Howitt Lauren, Matthaei Klaus I, Drummond Grant R, Hill Caryl E
Eccles Institute of Neuroscience, John Curtin School of Medical Research, Australian National University, Building 131, Garran Road, Acton, Canberra, ACT, 2601, Australia.
Pflugers Arch. 2015 Apr;467(4):727-35. doi: 10.1007/s00424-014-1548-5. Epub 2014 Jun 14.
Cardiovascular disease is characterised by reduced nitric oxide bioavailability resulting from oxidative stress. Our previous studies have shown that nitric oxide deficit per se increases the contribution of T-type calcium channels to vascular tone through increased superoxide from NADPH oxidase (Nox). The aim of the present study was therefore to identify the Nox isoform responsible for modulating T-type channel function, as T-type channels are implicated in several pathophysiological conditions involving oxidative stress. We evaluated T-channel function in skeletal muscle arterioles in vivo, using a novel T-channel blocker, TTA-A2 (3 μmol/L), which demonstrated no cross reactivity with L-type channels. Wild-type and Nox2 knockout (Nox2ko) mice were treated with the nitric oxide synthase inhibitor L-NAME (40 mg/kg/day) for 2 weeks. L-NAME treatment significantly increased systolic blood pressure and the contribution of T-type calcium channels to arteriolar tone in wild-type mice, and this was not prevented by Nox2 deletion. In Nox2ko mice, pharmacological inhibition of Nox1 (10 μmol/L ML171), Nox4 (10 μmol/L VAS2870) and Nox4-derived hydrogen peroxide (500 U/mL catalase) significantly reduced the effect of chronic nitric oxide inhibition on T-type channel function. In contrast, in wild-type mice, ML171 and VAS2870, but not catalase, reduced the contribution of T-type channels to vascular tone, suggesting a role for Nox1 and non-selective actions of VAS2870. We conclude that Nox1, but not Nox2 or Nox4, is responsible for the upregulation of T-type calcium channels elicited by chronic nitric oxide deficit. These data point to an important role for this isoform in increasing T-type channel function during oxidative stress.

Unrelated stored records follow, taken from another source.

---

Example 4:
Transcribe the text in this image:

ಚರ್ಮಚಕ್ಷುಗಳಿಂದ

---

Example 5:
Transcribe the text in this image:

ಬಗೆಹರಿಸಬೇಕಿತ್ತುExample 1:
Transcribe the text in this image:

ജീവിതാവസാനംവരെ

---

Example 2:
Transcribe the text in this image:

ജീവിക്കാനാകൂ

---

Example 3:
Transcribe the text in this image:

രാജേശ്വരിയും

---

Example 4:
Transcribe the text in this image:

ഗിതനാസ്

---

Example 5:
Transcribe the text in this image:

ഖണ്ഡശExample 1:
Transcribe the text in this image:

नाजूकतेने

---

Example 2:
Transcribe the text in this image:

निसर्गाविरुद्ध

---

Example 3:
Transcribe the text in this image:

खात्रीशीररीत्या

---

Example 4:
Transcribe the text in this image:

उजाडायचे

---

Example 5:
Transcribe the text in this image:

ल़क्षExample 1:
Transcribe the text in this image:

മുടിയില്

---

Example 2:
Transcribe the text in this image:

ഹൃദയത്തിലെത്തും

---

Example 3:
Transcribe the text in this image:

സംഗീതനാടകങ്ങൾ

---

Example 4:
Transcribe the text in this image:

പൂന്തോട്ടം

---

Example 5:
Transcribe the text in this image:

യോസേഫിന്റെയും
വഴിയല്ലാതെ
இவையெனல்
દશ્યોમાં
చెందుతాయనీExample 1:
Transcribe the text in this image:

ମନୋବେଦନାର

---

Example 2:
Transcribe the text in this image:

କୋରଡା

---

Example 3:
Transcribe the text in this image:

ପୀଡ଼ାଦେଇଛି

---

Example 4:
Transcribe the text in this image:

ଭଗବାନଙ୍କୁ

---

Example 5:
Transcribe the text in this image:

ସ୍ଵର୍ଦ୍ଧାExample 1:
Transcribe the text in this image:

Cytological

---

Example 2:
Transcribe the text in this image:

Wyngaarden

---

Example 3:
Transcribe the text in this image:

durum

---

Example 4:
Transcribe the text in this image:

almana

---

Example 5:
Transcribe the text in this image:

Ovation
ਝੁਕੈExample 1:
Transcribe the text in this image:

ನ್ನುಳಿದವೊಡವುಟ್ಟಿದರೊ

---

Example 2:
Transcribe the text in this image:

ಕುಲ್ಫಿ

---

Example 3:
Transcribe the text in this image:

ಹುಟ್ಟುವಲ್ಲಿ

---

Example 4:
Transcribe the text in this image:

心血管疾病的特征是氧化应激导致一氧化氮生物利用度降低。我们之前的研究表明,一氧化氮缺乏本身会通过增加烟酰胺腺嘌呤二核苷酸磷酸氧化酶(Nox)产生的超氧化物,增强T型钙通道对血管张力的作用。因此,本研究的目的是确定负责调节T型通道功能的Nox亚型,因为T型通道与几种涉及氧化应激的病理生理状况有关。我们在体内评估了骨骼肌小动脉中的T通道功能,使用了一种新型T通道阻滞剂TTA-A2(3 μmol/L),该阻滞剂对L型通道无交叉反应。野生型和Nox2基因敲除(Nox2ko)小鼠用一氧化氮合酶抑制剂L-NAME(40 mg/kg/天)处理2周。L-NAME处理显著提高了野生型小鼠的收缩压以及T型钙通道对小动脉张力的作用,而Nox2缺失并不能阻止这种情况。在Nox2ko小鼠中,对Nox1(10 μmol/L ML171)、Nox4(10 μmol/L VAS2870)和Nox4衍生的过氧化氢(500 U/mL过氧化氢酶)的药理学抑制显著降低了慢性一氧化氮抑制对T型通道功能的影响。相反,在野生型小鼠中,ML171和VAS2870,但不是过氧化氢酶,降低了T型通道对血管张力的作用,这表明Nox1的作用以及VAS2870的非选择性作用。我们得出结论,Nox1而非Nox2或Nox4负责慢性一氧化氮缺乏引起的T型钙通道上调。这些数据表明该亚型在氧化应激期间增加T型通道功能方面具有重要作用。